Die Kfz-Versicherung blieb auch 2024 ein Verlustgeschäft. Zwar verbesserte sich die Lage leicht, doch nur wenige Anbieter arbeiteten wieder kostendeckend. Welche Versicherer die Trendwende geschafft haben, zeigt Versicherungsbote in einer neuen Bildstrecke.
Hintergrund: Die wirtschaftliche Krise der Kfz-Versicherung hat sich über Jahre aufgebaut. Intensiver Preiswettbewerb – insbesondere über Vergleichsportale – sowie eine lange Zeit zu zögerliche Prämienpolitik haben die Kalkulation vieler Anbieter geschwächt. Seit 2021 verschärften zusätzlich stark steigende Ersatzteilpreise und höhere Werkstattkosten den Druck auf die Sparte erheblich.
Im Jahr 2023 erreichte diese Entwicklung ihren Höhepunkt: Erstmals arbeitete kein großer Kfz-Versicherer mehr kostendeckend. Die Schaden-Kosten-Quote lag branchenweit über einhundert Prozent – die Beitragseinnahmen reichten damit nicht mehr aus, um Schäden und Kosten zu decken.
Was hat sich 2024 verändert?
Nach dem historischen Verlustjahr steuerten die Versicherer deutlich gegen. Die gebuchten Bruttoprämien der 50 größten Anbieter stiegen 2024 um 11,8 Prozent auf durchschnittlich 609,73 Millionen Euro je Unternehmen. Auch auf Vertragsebene wurde die Anpassung sichtbar: Die durchschnittliche Prämie je Vertrag erhöhte sich von 253,76 Euro auf 275,49 Euro – ein Plus von 8,6 Prozent innerhalb eines Jahres.
Gleichzeitig zeigte sich erstmals eine Entlastung auf der Schadenseite – allerdings auf hohem Niveau. Die Schadenaufwendungen stiegen 2024 nur noch um 2,6 Prozent, nachdem sie im Vorjahr um 16,9 Prozent zugelegt hatten. In der Folge sank die durchschnittliche Schadenquote über die 50 größten Anbieter hinweg deutlich von 107,60 Prozent auf 97,36 Prozent. Der Prämienanstieg reichte aus, um die Schaden-Kosten-Quote deutlich zu senken – von 112,2 auf 106,6 Prozent. Die Branche blieb damit jedoch klar oberhalb der Kostendeckungsschwelle. Im Durchschnitt geben die Versicherer weiterhin mehr für Schäden und Verwaltung aus, als sie über Prämien einnehmen.
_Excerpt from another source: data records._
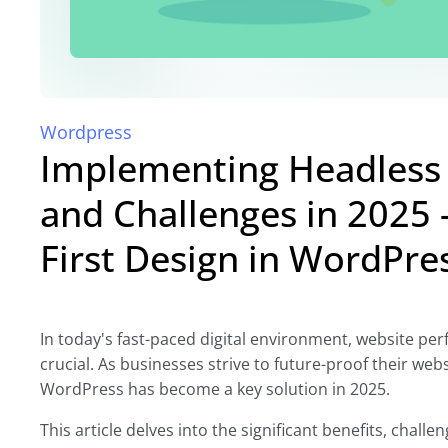
Wordpress
Implementing Headless 
and Challenges in 2025 -
First Design in WordPr
In today's fast-paced digital environment, website pe
crucial. As businesses strive to future-proof their web
WordPress has become a key solution in 2025.
This article delves into the significant benefits, chal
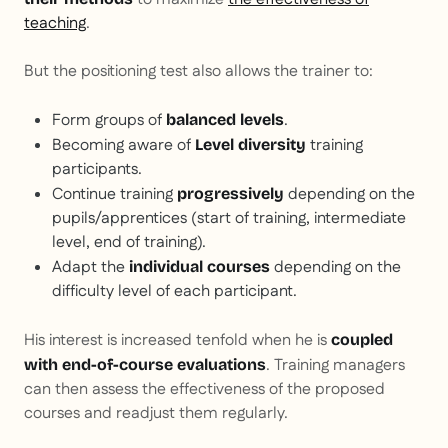
teaching
.
But the positioning test also allows the trainer to:
Form groups of
.
balanced levels
Becoming aware of
training
Level diversity
participants.
Continue training
depending on the
progressively
pupils/apprentices (start of training, intermediate
level, end of training).
Adapt the
depending on the
individual courses
difficulty level of each participant.
His interest is increased tenfold when he is
coupled
. Training managers
with end-of-course evaluations
can then assess the effectiveness of the proposed
courses and readjust them regularly.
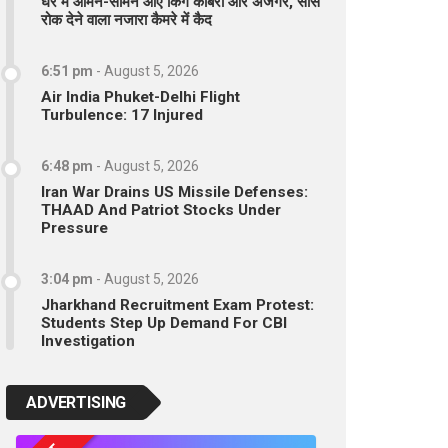
घर में आमने-सामने आए किंग कोबरा और अजगर, सांसें
रोक देने वाला नजारा कैमरे में कैद
6:51 pm
-
August 5, 2026
Air India Phuket-Delhi Flight
Turbulence: 17 Injured
6:48 pm
-
August 5, 2026
Iran War Drains US Missile Defenses:
THAAD And Patriot Stocks Under
Pressure
3:04 pm
-
August 5, 2026
Jharkhand Recruitment Exam Protest:
Students Step Up Demand For CBI
Investigation
ADVERTISING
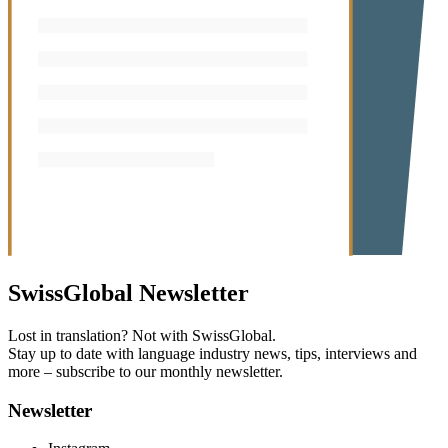
SwissGlobal
Newsletter
Lost in translation? Not with SwissGlobal.
Stay up to date with language industry news, tips, interviews and
more – subscribe to our monthly newsletter.
Newsletter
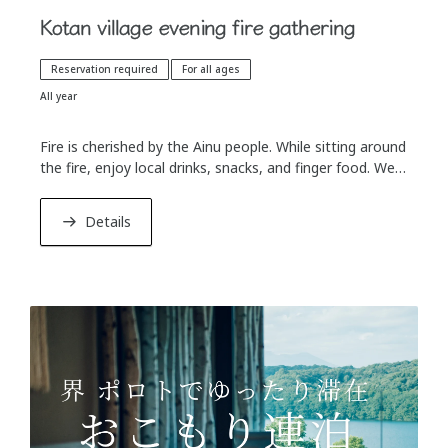
Kotan village evening fire gathering
Reservation required
For all ages
All year
Fire is cherished by the Ainu people. While sitting around
the fire, enjoy local drinks, snacks, and finger food. We
will show a slightly different way to enjoy alcoholic
beverages that connects to the spirit of the Ainu
Details
culture.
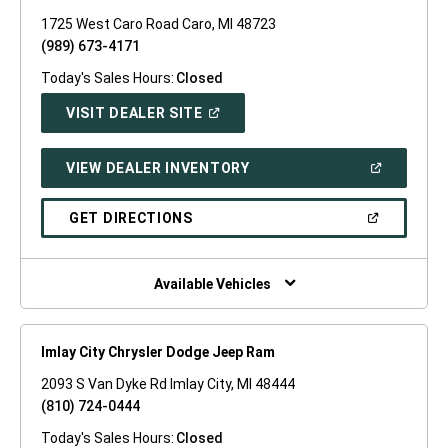
1725 West Caro Road Caro, MI 48723
(989) 673-4171
Today's Sales Hours:
Closed
(OPEN
VISIT DEALER SITE
IN
A
NEW
(OPEN
VIEW DEALER INVENTORY
WINDOW)
IN
A
NEW
(OPEN
GET DIRECTIONS
WINDOW)
IN
A
NEW
WINDOW)
Available Vehicles
Imlay City Chrysler Dodge Jeep Ram
2093 S Van Dyke Rd Imlay City, MI 48444
(810) 724-0444
Today's Sales Hours:
Closed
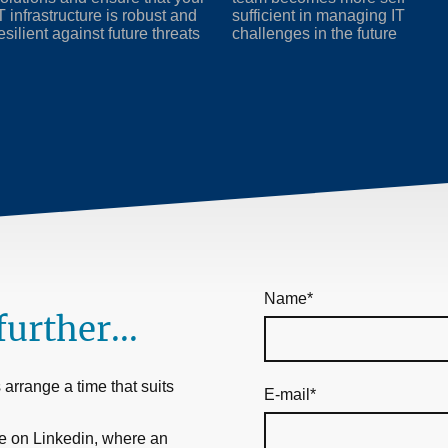
T infrastructure is robust and
sufficient in managing IT
esilient against future threats
challenges in the future
Name
*
further...
arrange a time that suits
E-mail
*
e on Linkedin, where an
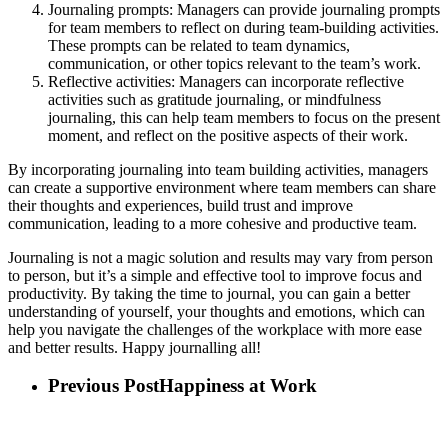
Journaling prompts: Managers can provide journaling prompts
for team members to reflect on during team-building activities.
These prompts can be related to team dynamics,
communication, or other topics relevant to the team’s work.
Reflective activities: Managers can incorporate reflective
activities such as gratitude journaling, or mindfulness
journaling, this can help team members to focus on the present
moment, and reflect on the positive aspects of their work.
By incorporating journaling into team building activities, managers
can create a supportive environment where team members can share
their thoughts and experiences, build trust and improve
communication, leading to a more cohesive and productive team.
Journaling is not a magic solution and results may vary from person
to person, but it’s a simple and effective tool to improve focus and
productivity. By taking the time to journal, you can gain a better
understanding of yourself, your thoughts and emotions, which can
help you navigate the challenges of the workplace with more ease
and better results. Happy journalling all!
Previous Post
Happiness at Work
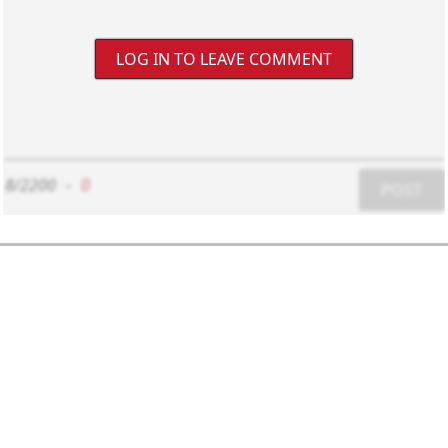
LOG IN TO LEAVE COMMENT
8/2200
-
0
POST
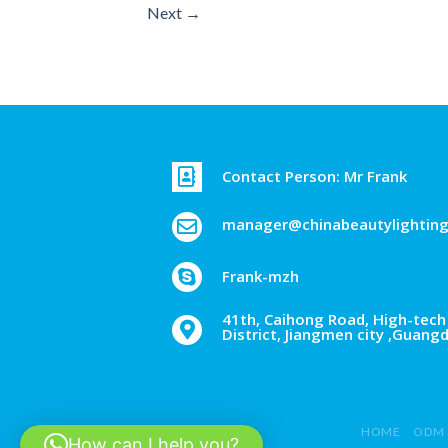
Next
→
Contact Person: Mr Frank
manager@chinabeautylightin
Frank-mzh
41th, Caihong Road, High-tech 
District, Jiangmen city ,Guang
HOME
ODM 
How can I help you?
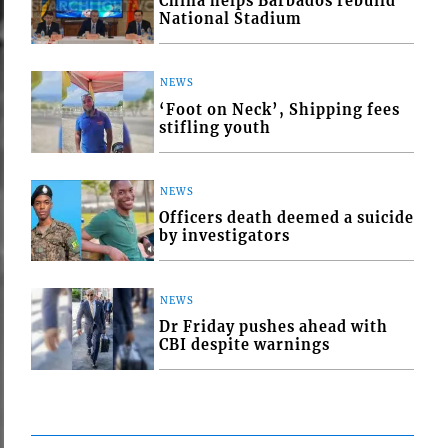
China helps Barbados rebuild
National Stadium
NEWS
‘Foot on Neck’, Shipping fees
stifling youth
NEWS
Officers death deemed a suicide
by investigators
NEWS
Dr Friday pushes ahead with
CBI despite warnings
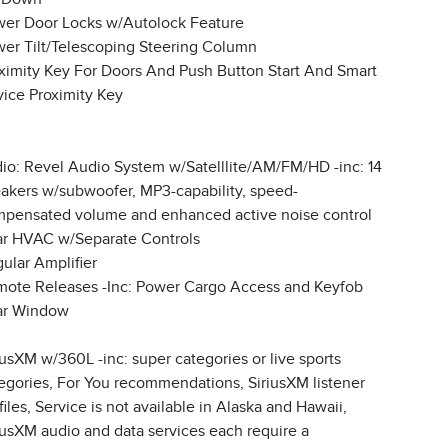
er Door Locks w/Autolock Feature
er Tilt/Telescoping Steering Column
ximity Key For Doors And Push Button Start And Smart
ice Proximity Key
io: Revel Audio System w/Satelllite/AM/FM/HD -inc: 14
akers w/subwoofer, MP3-capability, speed-
pensated volume and enhanced active noise control
r HVAC w/Separate Controls
ular Amplifier
ote Releases -Inc: Power Cargo Access and Keyfob
ar Window
iusXM w/360L -inc: super categories or live sports
egories, For You recommendations, SiriusXM listener
files, Service is not available in Alaska and Hawaii,
iusXM audio and data services each require a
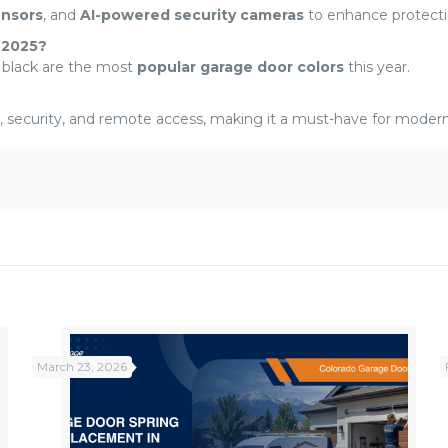
ensors
, and
AI-powered security cameras
to enhance protecti
 2025?
 black are the most
popular garage door colors
this year.
 security, and remote access, making it a must-have for moder
March 23, 2026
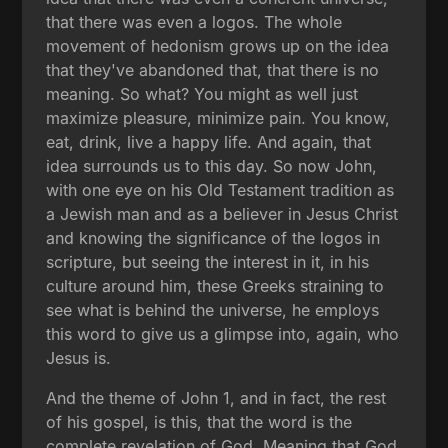
that there was even a logos. The whole
movement of hedonism grows up on the idea
that they've abandoned that, that there is no
meaning. So what? You might as well just
maximize pleasure, minimize pain. You know,
eat, drink, live a happy life. And again, that
idea surrounds us to this day. So now John,
with one eye on his Old Testament tradition as
a Jewish man and as a believer in Jesus Christ
and knowing the significance of the logos in
scripture, but seeing the interest in it, in his
culture around him, these Greeks straining to
see what is behind the universe, he employs
this word to give us a glimpse into, again, who
Jesus is.
And the theme of John 1, and in fact, the rest
of his gospel, is this, that the word is the
complete revelation of God. Meaning that God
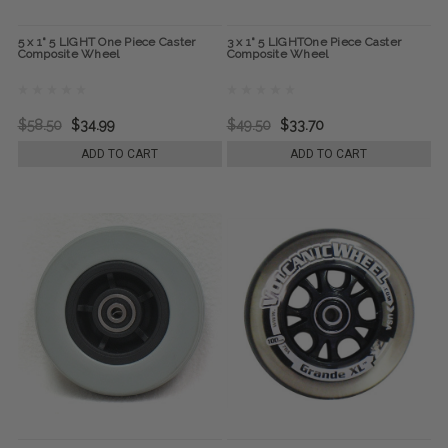
5 x 1" 5 LIGHT One Piece Caster
3 x 1" 5 LIGHTOne Piece Caster
Composite Wheel
Composite Wheel
$58.50
$34.99
$49.50
$33.70
ADD TO CART
ADD TO CART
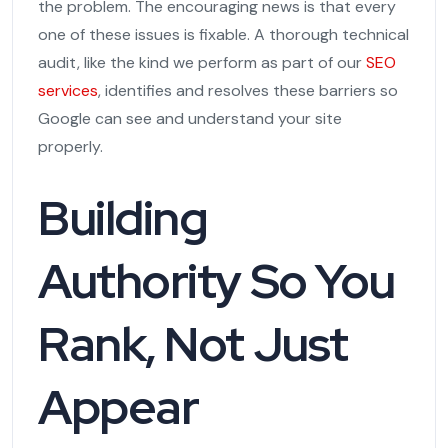
the problem. The encouraging news is that every
one of these issues is fixable. A thorough technical
audit, like the kind we perform as part of our
SEO
services
, identifies and resolves these barriers so
Google can see and understand your site
properly.
Building
Authority So You
Rank, Not Just
Appear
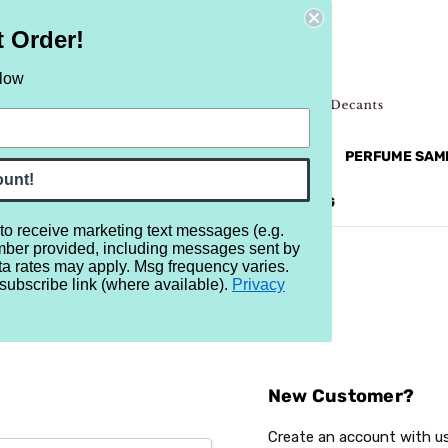
t Order!
elow
NEW
RETRO
BRANDS
MORE...
PERFUME SAM
ount!
REVIEWS
BRAND
BLOG
 to receive marketing text messages (e.g.
mber provided, including messages sent by
ta rates may apply. Msg frequency varies.
subscribe link (where available).
Privacy
Sign In
New Customer?
Create an account with us 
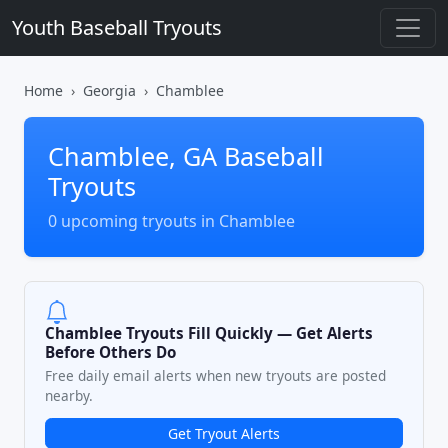
Youth Baseball Tryouts
Home
Georgia
Chamblee
Chamblee, GA Baseball
Tryouts
0 upcoming tryouts in Chamblee
Chamblee Tryouts Fill Quickly — Get Alerts
Before Others Do
Free daily email alerts when new tryouts are posted
nearby.
Get Tryout Alerts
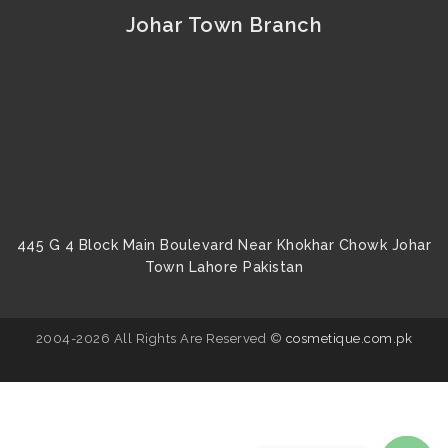
Johar Town Branch
445 G 4 Block Main Boulevard Near Khokhar Chowk Johar
Town Lahore Pakistan
2004-2026 All Rights Are Reserved ©
cosmetique.com.pk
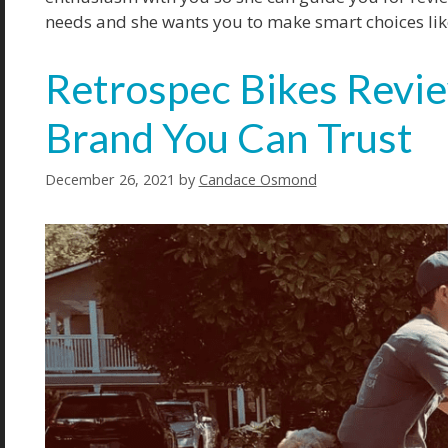
needs and she wants you to make smart choices like
Retrospec Bikes Revie
Brand You Can Trust
December 26, 2021
by
Candace Osmond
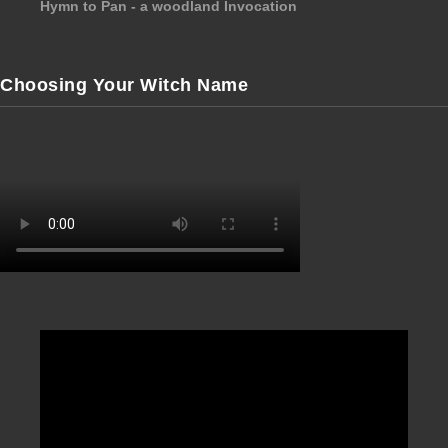
Hymn to Pan - a woodland Invocation
Choosing Your Witch Name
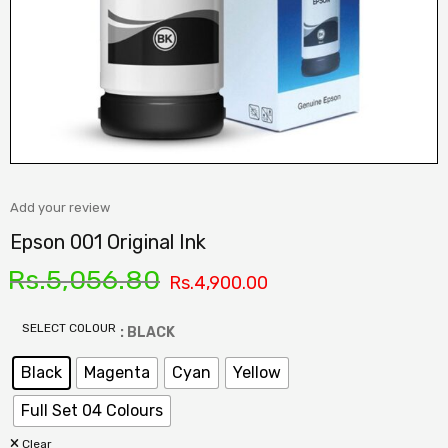
Add your review
Epson 001 Original Ink
Rs.
5,056.80
Rs.
4,900.00
SELECT COLOUR
: BLACK
Black
Magenta
Cyan
Yellow
Full Set 04 Colours
Clear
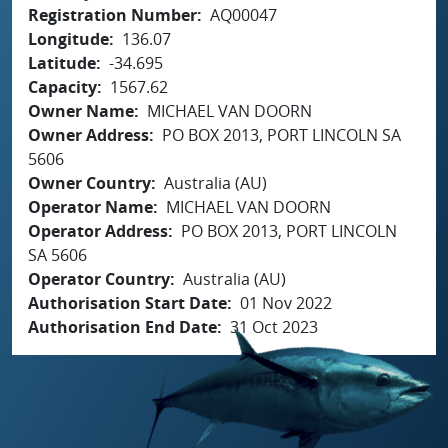
Registration Number
AQ00047
Longitude
136.07
Latitude
-34.695
Capacity
1567.62
Owner Name
MICHAEL VAN DOORN
Owner Address
PO BOX 2013, PORT LINCOLN SA
5606
Owner Country
Australia (AU)
Operator Name
MICHAEL VAN DOORN
Operator Address
PO BOX 2013, PORT LINCOLN
SA 5606
Operator Country
Australia (AU)
Authorisation Start Date
01 Nov 2022
Authorisation End Date
31 Oct 2023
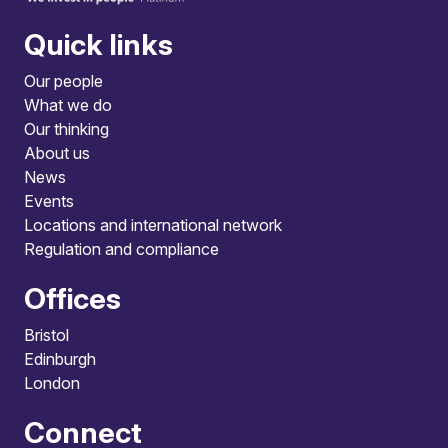
Quick links
Our people
What we do
Our thinking
About us
News
Events
Locations and international network
Regulation and compliance
Offices
Bristol
Edinburgh
London
Connect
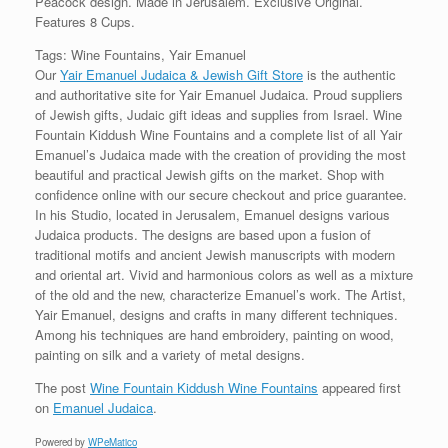
Peacock design. Made in Jerusalem. Exclusive Original.
Features 8 Cups.
Tags: Wine Fountains, Yair Emanuel
Our
Yair Emanuel Judaica & Jewish Gift Store
is the authentic
and authoritative site for Yair Emanuel Judaica. Proud suppliers
of Jewish gifts, Judaic gift ideas and supplies from Israel. Wine
Fountain Kiddush Wine Fountains and a complete list of all Yair
Emanuel’s Judaica made with the creation of providing the most
beautiful and practical Jewish gifts on the market. Shop with
confidence online with our secure checkout and price guarantee.
In his Studio, located in Jerusalem, Emanuel designs various
Judaica products. The designs are based upon a fusion of
traditional motifs and ancient Jewish manuscripts with modern
and oriental art. Vivid and harmonious colors as well as a mixture
of the old and the new, characterize Emanuel’s work. The Artist,
Yair Emanuel, designs and crafts in many different techniques.
Among his techniques are hand embroidery, painting on wood,
painting on silk and a variety of metal designs.
The post
Wine Fountain Kiddush Wine Fountains
appeared first
on
Emanuel Judaica
.
Powered by
WPeMatico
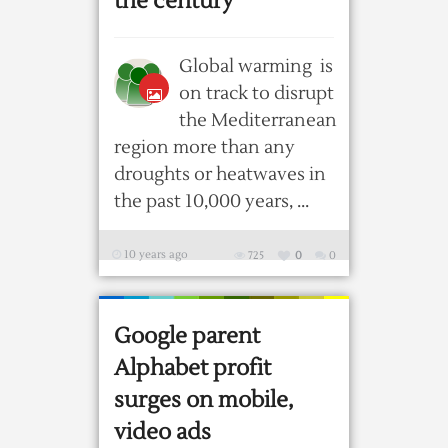
the century
Global warming is
on track to disrupt
the Mediterranean
region more than any
droughts or heatwaves in
the past 10,000 years, ...
10 years ago
725
0
0
Google parent
Alphabet profit
surges on mobile,
video ads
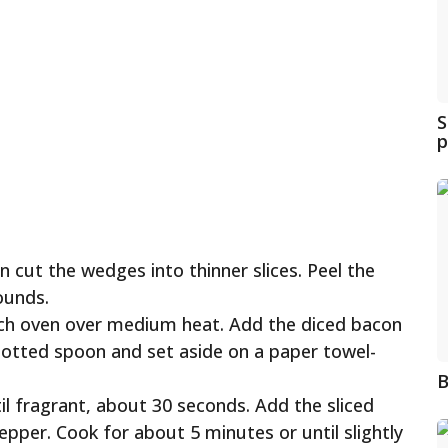
S
p
 cut the wedges into thinner slices. Peel the
ounds.
Dutch oven over medium heat. Add the diced bacon
slotted spoon and set aside on a paper towel-
B
il fragrant, about 30 seconds. Add the sliced
epper. Cook for about 5 minutes or until slightly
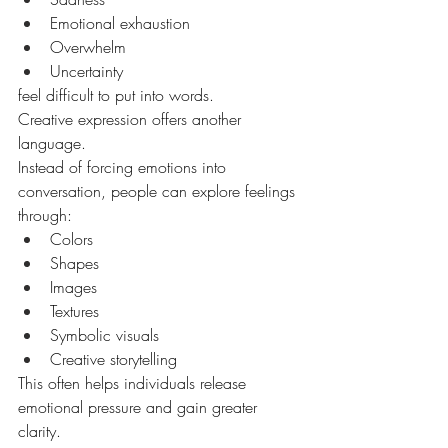
Emotional exhaustion
Overwhelm
Uncertainty
feel difficult to put into words.
Creative expression offers another 
language.
Instead of forcing emotions into 
conversation, people can explore feelings 
through:
Colors
Shapes
Images
Textures
Symbolic visuals
Creative storytelling
This often helps individuals release 
emotional pressure and gain greater 
clarity.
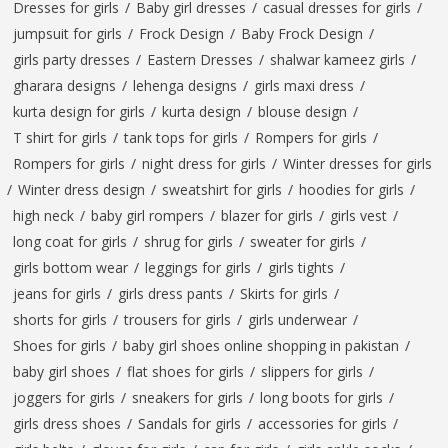
Dresses for girls
/
Baby girl dresses
/
casual dresses for girls
/
jumpsuit for girls
/
Frock Design
/
Baby Frock Design
/
girls party dresses
/
Eastern Dresses
/
shalwar kameez girls
/
gharara designs
/
lehenga designs
/
girls maxi dress
/
kurta design for girls
/
kurta design
/
blouse design
/
T shirt for girls
/
tank tops for girls
/
Rompers for girls
/
Rompers for girls
/
night dress for girls
/
Winter dresses for girls
/
Winter dress design
/
sweatshirt for girls
/
hoodies for girls
/
high neck
/
baby girl rompers
/
blazer for girls
/
girls vest
/
long coat for girls
/
shrug for girls
/
sweater for girls
/
girls bottom wear
/
leggings for girls
/
girls tights
/
jeans for girls
/
girls dress pants
/
Skirts for girls
/
shorts for girls
/
trousers for girls
/
girls underwear
/
Shoes for girls
/
baby girl shoes online shopping in pakistan
/
baby girl shoes
/
flat shoes for girls
/
slippers for girls
/
joggers for girls
/
sneakers for girls
/
long boots for girls
/
girls dress shoes
/
Sandals for girls
/
accessories for girls
/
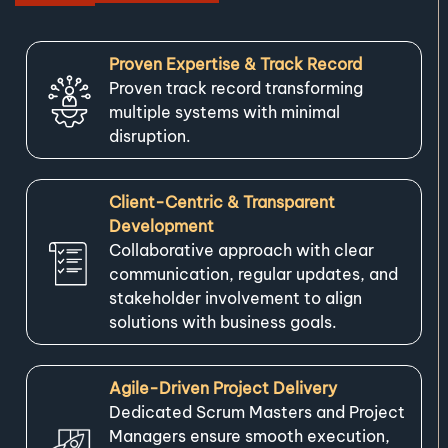
Proven Expertise & Track Record
Proven track record transforming
multiple systems with minimal
disruption.
Client-Centric & Transparent
Development
Collaborative approach with clear
communication, regular updates, and
stakeholder involvement to align
solutions with business goals.
Agile-Driven Project Delivery
Dedicated Scrum Masters and Project
Managers ensure smooth execution,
Versicherungsbote stellt in seiner Bildstrecke alle Anbieter mit auskömmlichen Quoten vor
Nur 11 der 50 größten Anbieter erreichten 2024 eine Schaden-Kosten-Quote von unter 100 Prozent – und arbeiteten damit kostendeckend. Versicherungsbote stellt diese Versicherer in einer neuen Bildstrecke vor. Bei der Einordnung der Ergebnisse ist jedoch Vorsicht geboten. Nach den erheblichen Verwerfungen der vergangenen Jahre ist noch offen, ob die erreichte Kostendeckung nachhaltig ist oder lediglich eine Momentaufnahme darstellt. Die Schadenentwicklung bleibt volatil, und auch auf der Prämienseite sind weitere Anpassungen zu erwarten.
Zudem zeigen die Daten, dass das Preisniveau eine wichtige Rolle spielt: Auffällig ist, dass sich unter den Anbietern mit besonders hohen Schaden-Kosten-Quoten überdurchschnittlich viele Versicherer im oberen Preissegment finden – ein Zusammenhang, den Versicherungsbote bereits an anderer Stelle aufgezeigt hat. Darüber hinaus erlaubt die Schaden-Kosten-Quote allein keine vollständige Bewertung der Geschäftspolitik. Sie gibt keine Auskunft darüber, wie Schäden reguliert werden oder welches Leistungsniveau den Verträgen zugrunde liegt.
Die Ergebnisse sollten daher im Kontext der jeweiligen Geschäftsmodelle und Marktsegmente betrachtet werden. Basis der Analyse ist der „Branchenmonitor Kfz-Versicherung 2025" der V.E.R.S. Leipzig GmbH, der die 50 größten Versicherer (und damit rund 90 Prozent des gesamten Kfz-Prämienvolumens) abdeckt und Kennzahlen der Jahre 2019 bis 2024 analysiert. Dieser kann wie immer (kostenpflichtig) auf der Webseite der Leipziger Experten bestellt werden.